As technology advances and self-driving cars inch closer to becoming the norm, the debate over the programming of the vehicles rages.
Science fiction author Isaac Asimov created a set of rules his robots had to follow as a safety feature, known as the Three Laws of Robotics. The first and foremost: a robot may not injure a human being or, through inaction, allow a human being to come to harm.
It's a law that driverless cars are likely to conflict with.
While the introduction of autonomous vehicles (AVs) is likely to prevent 90 percent of car accidents, some crashes will still occur.
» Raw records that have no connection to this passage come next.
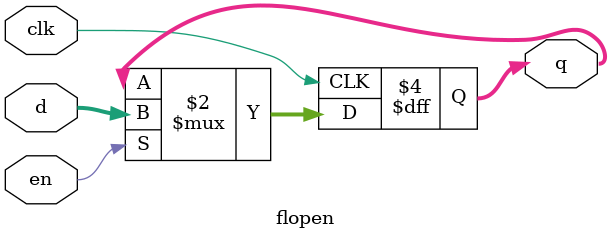
<source format=v>
`timescale 1ns / 1ps

module flopen #(parameter WIDTH = 8) (
    input clk,
    input en,
    input [WIDTH-1 : 0] d,
    output reg [WIDTH-1 : 0] q
    );
    always @(posedge clk) begin
        if(en) q <= d;
    end
endmodule

</source>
And they'll force the cars to make an ethically-tough choice.
Should an autonomous car primarily protect its passenger in a crash, even if it results in the deaths of pedestrians, or is Star Trek right in that the needs of the many outweigh the needs of the few?
A self-protective AV would prioritise the safety of the passenger -- even if it meant others would be harmed or killed.
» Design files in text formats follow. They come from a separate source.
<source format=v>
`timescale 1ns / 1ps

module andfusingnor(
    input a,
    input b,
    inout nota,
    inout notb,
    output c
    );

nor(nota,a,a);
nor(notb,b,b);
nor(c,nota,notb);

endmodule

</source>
A utilitarian AV would prioritise saving the most lives -- even at the expense of the passenger in the car.
And public opinion is divided over which should be implemented globally.
A US survey found while people are prepared to take the moral high ground in a general sense, when it gets personal they're not so keen.
Despite saying self-driving cars should be programmed to prioritise others, people said they'd prefer to buy cars that protected the passenger first, especially when it was family involved.
On top of that, those surveyed admitted they would be less likely to buy an AV that was government-regulated to be utilitarian.
"Regulation may provide a solution to this problem, but ... our results suggest that such regulation could substantially delay the adoption of AVs, which means that the lives saved by making AVs utilitarian may be outnumbered by the deaths caused by delaying the adoption of AVs altogether," the authors of the study say.
Optimisation Research Group leader Professor Toby Walsh says with self-driving cars less than a decade away, society needs to work out how they're programmed.
"The study sheds some light on the state of public sentiment on this ethical issue. It shows that aligning moral AI driving algorithms with human values is a major challenge -- there is no easy answer!"
But the survey should be taken with a grain of salt -- people had plenty of time to decide their answers and they weren't in any immediate danger.
"This may not reflect how we would, as drivers of cars, act in such moments of crisis," Prof Walsh says.
Unitec's Professor Hossein Sarrafzadeh says it's an important issue, but not the only one.
"When we use artificial intelligence, we are trusting a machine to make decisions for us. Trading shares, driving cars and flying airplanes are examples of such cases.
"We need to decide how much control we give to machines and as machines are used more extensively in our lives this question becomes more central."
The survey was published in the Science journal on Friday.